## Page excerpt
····················

What must they think?

If there is in fact intelligent life out there in space and they are observing the coming and goings of us human beings, what must they think of a country such as ours, the United States of America, especially at this time of year. Do they wonder how an economy can hinge so much on a religious holiday called Christmas, especially in a country that takes pride in its constitutional provision separating church from state? A holiday that has become more of a pagan celebration of consumerism where citizens are encourage to buy luxury items such as cars, diamonds, and exotic perfumes. A holiday that celebrates the birth of a child who, it is written, is the son of God and who would preach in his short life the importance of kindness, compassion, charity, and truth, who would promote, as some other religions do, prayer and contemplation to satisfy the soul … and not buying STUFF because its citizens need to assuage some anticipated guilt feeling if they don’t go along with the program?

What would they think of a country that elected the most selfish, greedy, materialistic group of shallow and superficial individuals available to govern, one that ignores the strides made by the previous administration to promote justice and equality within its own borders and to try to put the brakes on further pollution?

Of course, the U.S.A. is not the only country with such contradictions and character issues, but it does make you wonder if extra-terrestrials would even be interested in contacting us earthlings. They would instinctively know from observation that there’s truth in the adage, with friends like you, who needs enemies?

····················

## Input data
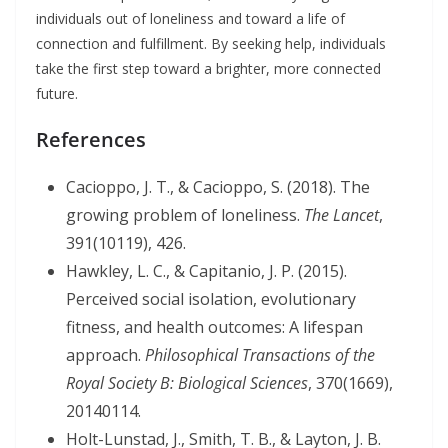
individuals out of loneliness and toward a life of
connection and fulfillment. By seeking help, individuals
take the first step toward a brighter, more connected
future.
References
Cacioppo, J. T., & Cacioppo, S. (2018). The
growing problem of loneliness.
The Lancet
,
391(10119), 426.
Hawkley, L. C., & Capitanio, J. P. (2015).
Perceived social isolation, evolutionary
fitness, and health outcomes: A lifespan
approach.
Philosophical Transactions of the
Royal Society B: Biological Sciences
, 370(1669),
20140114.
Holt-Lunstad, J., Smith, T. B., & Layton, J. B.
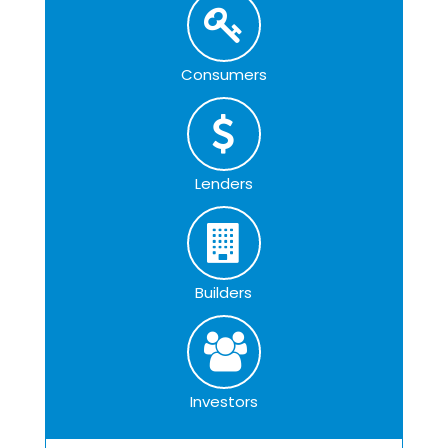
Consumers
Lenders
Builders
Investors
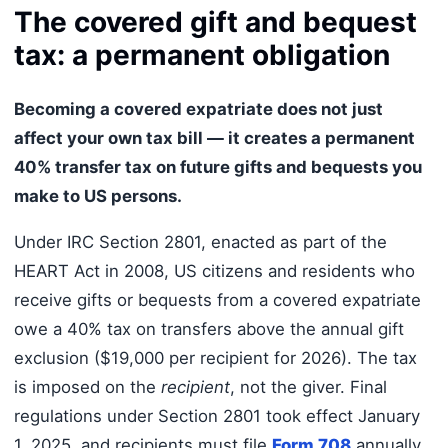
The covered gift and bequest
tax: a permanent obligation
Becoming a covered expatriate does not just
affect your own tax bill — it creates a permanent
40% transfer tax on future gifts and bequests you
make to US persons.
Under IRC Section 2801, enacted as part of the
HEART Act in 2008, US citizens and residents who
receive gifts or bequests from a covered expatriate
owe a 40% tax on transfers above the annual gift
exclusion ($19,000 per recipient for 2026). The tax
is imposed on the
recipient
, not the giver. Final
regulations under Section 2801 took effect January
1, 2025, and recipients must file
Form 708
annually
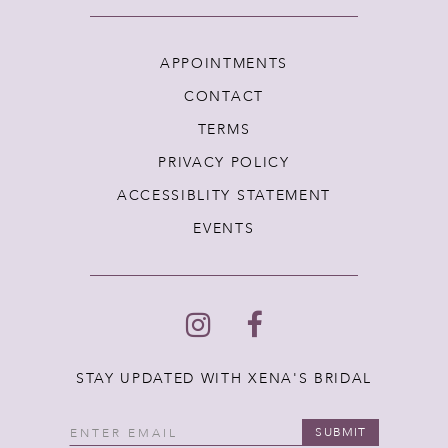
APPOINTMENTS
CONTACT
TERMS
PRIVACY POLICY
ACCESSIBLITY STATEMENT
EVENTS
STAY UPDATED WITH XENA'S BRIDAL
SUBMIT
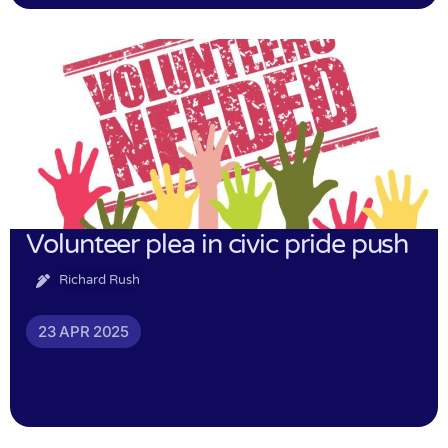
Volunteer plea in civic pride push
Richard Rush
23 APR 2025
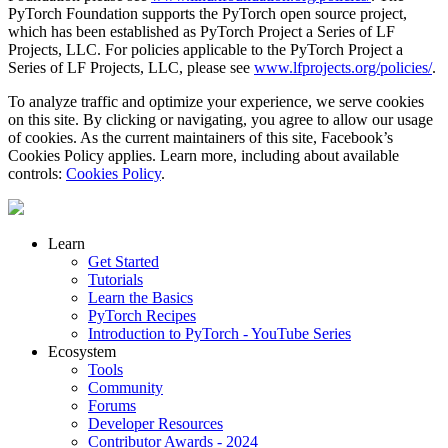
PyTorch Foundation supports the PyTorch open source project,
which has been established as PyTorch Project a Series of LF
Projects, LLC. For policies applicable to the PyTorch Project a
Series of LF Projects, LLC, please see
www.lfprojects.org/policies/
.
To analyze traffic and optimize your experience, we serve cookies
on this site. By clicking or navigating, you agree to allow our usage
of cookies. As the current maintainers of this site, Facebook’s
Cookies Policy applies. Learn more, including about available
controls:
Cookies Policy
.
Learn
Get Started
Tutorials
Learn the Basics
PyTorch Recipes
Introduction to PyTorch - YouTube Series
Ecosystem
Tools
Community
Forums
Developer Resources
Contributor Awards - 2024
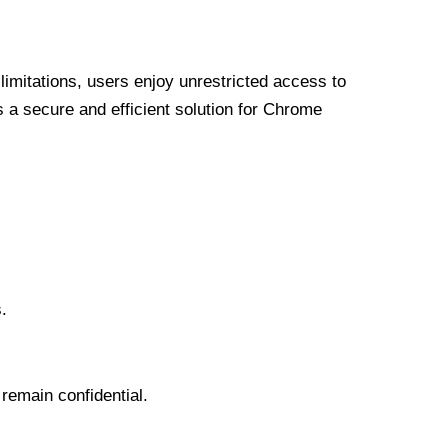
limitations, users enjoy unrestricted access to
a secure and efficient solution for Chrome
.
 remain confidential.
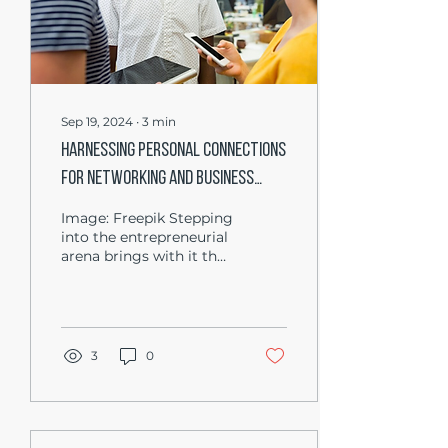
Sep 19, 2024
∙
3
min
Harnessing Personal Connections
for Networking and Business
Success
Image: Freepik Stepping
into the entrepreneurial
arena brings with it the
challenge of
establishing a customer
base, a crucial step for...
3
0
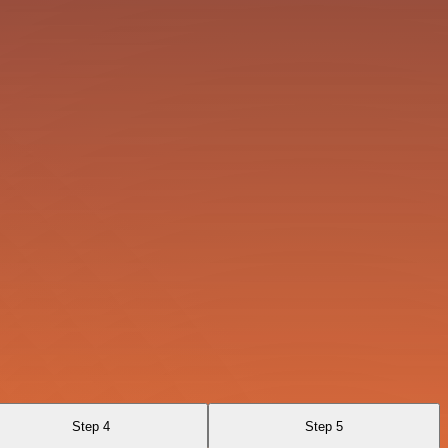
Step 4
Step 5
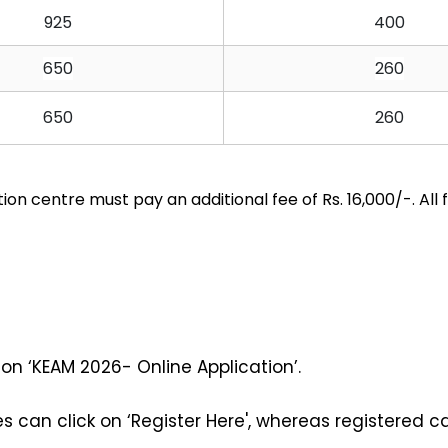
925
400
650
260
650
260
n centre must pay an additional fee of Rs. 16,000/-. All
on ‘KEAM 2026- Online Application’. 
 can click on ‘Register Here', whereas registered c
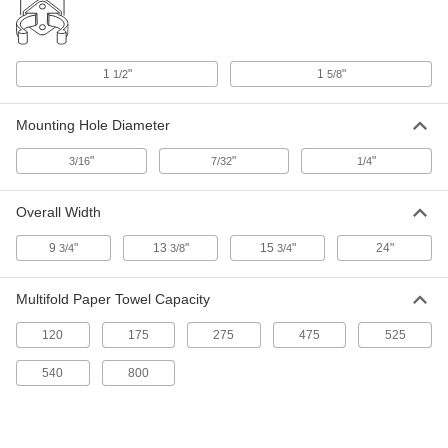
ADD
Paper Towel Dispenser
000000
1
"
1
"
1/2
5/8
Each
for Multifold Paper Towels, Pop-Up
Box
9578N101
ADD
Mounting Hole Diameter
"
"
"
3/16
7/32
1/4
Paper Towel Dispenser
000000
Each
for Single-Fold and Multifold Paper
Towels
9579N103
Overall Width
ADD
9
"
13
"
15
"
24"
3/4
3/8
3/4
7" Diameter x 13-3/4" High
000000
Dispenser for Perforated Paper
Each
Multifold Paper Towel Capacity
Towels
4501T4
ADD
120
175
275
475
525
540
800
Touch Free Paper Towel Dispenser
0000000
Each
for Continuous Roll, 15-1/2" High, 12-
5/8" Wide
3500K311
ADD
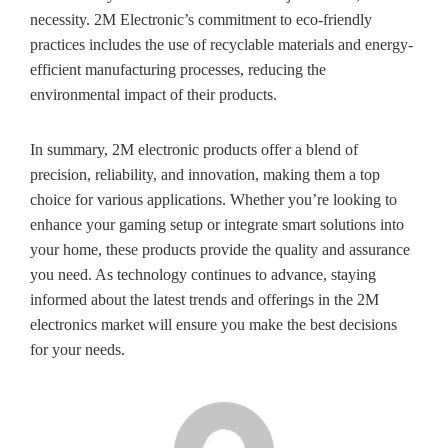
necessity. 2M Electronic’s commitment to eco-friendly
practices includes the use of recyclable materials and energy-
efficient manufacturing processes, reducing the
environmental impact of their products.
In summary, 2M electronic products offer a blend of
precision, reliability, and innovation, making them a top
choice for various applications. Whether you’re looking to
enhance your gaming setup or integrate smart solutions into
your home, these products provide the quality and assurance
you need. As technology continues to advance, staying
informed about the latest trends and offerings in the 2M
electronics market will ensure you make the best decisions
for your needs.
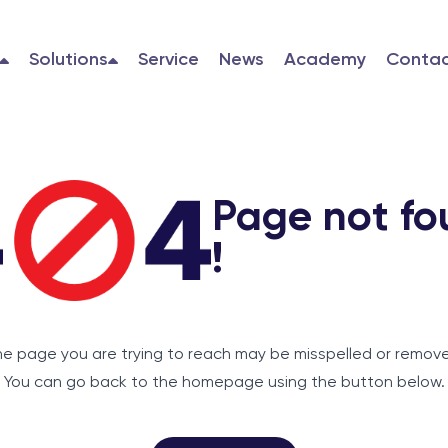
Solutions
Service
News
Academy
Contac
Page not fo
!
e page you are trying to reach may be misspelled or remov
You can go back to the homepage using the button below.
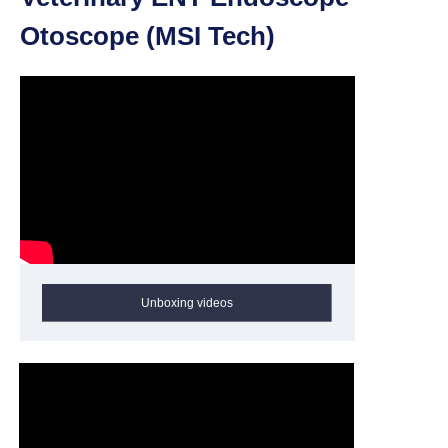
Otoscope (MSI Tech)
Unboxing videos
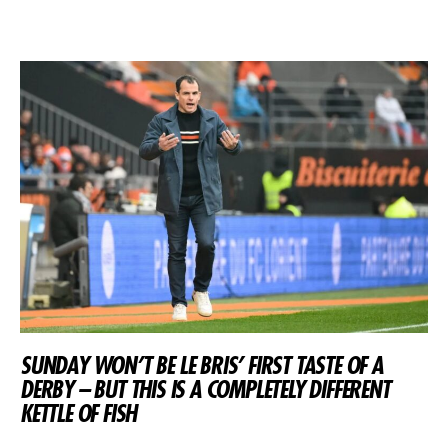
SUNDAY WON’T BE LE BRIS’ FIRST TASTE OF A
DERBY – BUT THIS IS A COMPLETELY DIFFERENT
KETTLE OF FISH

····················

## Tasks for this exercise
• 1. Reproduce the opinion piece word for word from "Of course, the" to "who needs enemies?".
• 2. Summarize the opinion piece in two sentences.
The entries aren't needed here.

## Answers by task
• 1.
Of course, the U.S.A. is not the only country with such contradictions and character issues, but it does make you wonder if extra-terrestrials would even be interested in contacting us earthlings. They would instinctively know from observation that there’s truth in the adage, with friends like you, who needs enemies?

• 2. The piece asks what intelligent beings watching from space would make of the United States, whose economy hinges on Christmas, a holiday that has turned into a celebration of buying things even though it honors a child who preached kindness, charity, and prayer. It also asks what they would think of a country that elected a selfish, greedy government, and wonders whether such observers would even want to contact us.